Manchester (RPO). Paukenschlag an der Spitze der britischen Labour-Partei: Mit einem hauchdünnen Vorsprung setzte sich der 40-jährige Ed Miliband am Wochenende bei der Wahl eines neuen Vorsitzenden gegen seinen favorisierten älteren Bruder David Miliband durch.

 Ed Miliband (rechts) besiegte seinen Bruder David im Kampf um den Labour-Vorsitz.

Ed Miliband (rechts) besiegte seinen Bruder David im Kampf um den Labour-Vorsitz.

Foto: AFP, AFP

"Progressive Zukunft gestalten" lautet das Motto des Labour-Parteitags in Manchester. Doch der Weg in diese Zukunft könnte für die Mitte-Links-Partei steiniger werden als erhofft. Vier Monate nach dem Wahldebakel hat Labour am Wochenende den öffentlich wenig bekannten Ex-Energieminister Ed Miliband zum neuen Parteichef gewählt. Dabei hat jedoch die britische Opposition eine kritische Spaltung offenbart.

Im Finale des spannenden Wahlrennens schlug der 40-jährige Ed als Top-Kandidat der Gewerkschaften und linken Traditionalisten mit einem knappen Vorsprung von 1,3 Prozent seinen Bruder David, der als früherer Außenminister die Interessen des reformorientierten zentristischen Flügels vertritt. Das Finale des Bruderkampes läutet damit das Ende von "New Labour" ein. Es wird den Wahlverlierern nach ihrem Kurswechsel allerdings schwer fallen, gegen die populäre Koalitionsregierung von David Cameron zu punkten, weil ein großer Teil der Partei nicht hinter Ed Miliband steht.

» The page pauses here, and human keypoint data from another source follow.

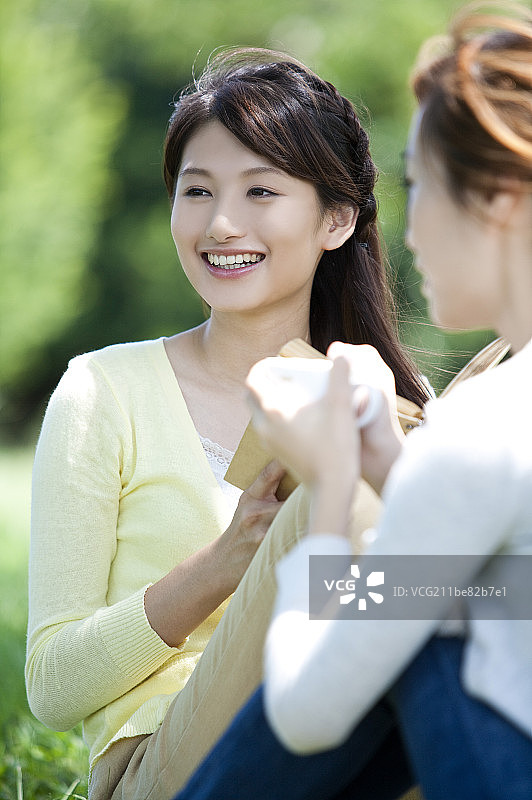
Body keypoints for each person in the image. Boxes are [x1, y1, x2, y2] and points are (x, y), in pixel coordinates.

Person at [25, 47, 428, 800]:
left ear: (336, 219)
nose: (222, 223)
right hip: (165, 768)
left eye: (262, 190)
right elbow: (51, 685)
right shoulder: (103, 390)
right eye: (198, 190)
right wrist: (229, 561)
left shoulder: (385, 404)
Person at [174, 3, 532, 799]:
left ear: (501, 198)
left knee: (417, 627)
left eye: (420, 184)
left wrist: (332, 487)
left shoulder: (488, 421)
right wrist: (386, 461)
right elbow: (511, 588)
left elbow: (307, 715)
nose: (405, 232)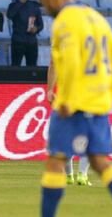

Es ist, als wähnte sich Labour noch immer an der Macht. Der Parteitag beginnt wie immer mit großspurigen Videoclips, in denen die Errungenschaften von Gordon Brown und Tony Blair gepriesen werden. Plötzlich steht Brown selbst auf der Bühne, entspannter und glücklicher, als je zuvor. "Jemand bot mir einen Job an und bat mich um mein Zeugnis", sagt vergnügt der gescheiterte Premier. "Ich wusste, dass Tony eins schreibt, aber ich ahnte nicht, dass es 700 Seiten lang werden würde", scherzt Brown in Anspielung auf Blairs Autobiografie, in der er hart angegriffen wurde. Zum Abschied bekennt sich der uncharismatische Schotte "schuldig" für die Wahlniederlage, ehe er seiner Partei prophezeit: "Ihr wählt heute den nächsten Regierungschef".

Dann kommt der Augenblick, auf den Labour so lange gewartet hat. Balkendiagramme flimmern auf einer Leinwand. Der Weg an die Partei-Spitze ist kompliziert: Jeder der fünf Kandidaten braucht die Unterstützung der Fraktion, Partei und Gewerkschaften, die jeweils je 33 Prozent der Stimmen haben. Während die Außenseiter des Rennens ausscheiden, werden ihre Zweitstimmen den führenden Milibands angerechnet.

Nach der dritten Runde liegt David an der Spitze. "Und der Sieger ist…": Als in der vierten Runde der Name Ed fällt, sind alle schockiert. Mit 50,65 Prozent zu 49,35 Prozent hat der kleine Bruder den Favoriten geschlagen. Die Parteimitglieder springen auf, sie jubeln, applaudieren — und lächeln ungläubig, als hätten sie soeben ein Erdbeben erlebt.

"Red Ed"? Der von den Tories verspottete linke Umweltfreund als Labours Retter? Die Partei hatte eher mit David gerechnet. Miliband Junior war später gestartet als sein Bruder und er hatte weniger Geld zur Verfügung. Doch fiel seine Kampfansage an die "Armut und Ungerechtigkeit" bei den Gewerkschaften auf den fruchtbaren Boden, die Labours wichtigster Geldgeber sind. Ed hat außerdem mehr junge Parteimitglieder für sich gewonnen, die er über ein Netzwerk von 4000 Helfern mobilisieren konnte. "Heute beginnt die Arbeit der neuen Generation bei Labour, die die Notwendigkeit der Veränderungen versteht", sagt der aufgewühlte Sieger. "Als erstes will ich die Partei einigen".

Zunächst muss der neue Oppositionschef jedoch für Harmonie in seiner Familie sorgen. "David, ich liebe dich so sehr. Ich habe Respekt vor deiner Stärke": Mit diesen Worten reichte der Sieger dem Verlierer von der Bühne die Hand zur Versöhnung, während der blasse und verstörte David Miliband ohne eine Spur des Lächelns seinen Lebenstraum in die Brüche gehen sah.

Später hatte er sich jedoch wieder gefasst und Ed öffentlich zu dessen "großen Tag" gratuliert. Der neue Labour-Chef will angeblich David Miliband den Posten des Schatten-Finanzministers in seinem Kabinett anbieten, um eine Brücke zum rechten Flügel der Partei zu schlagen. Es ist jedoch unklar, ob sich große Bruder mit der Rolle der Nummer Zwei zufrieden gibt.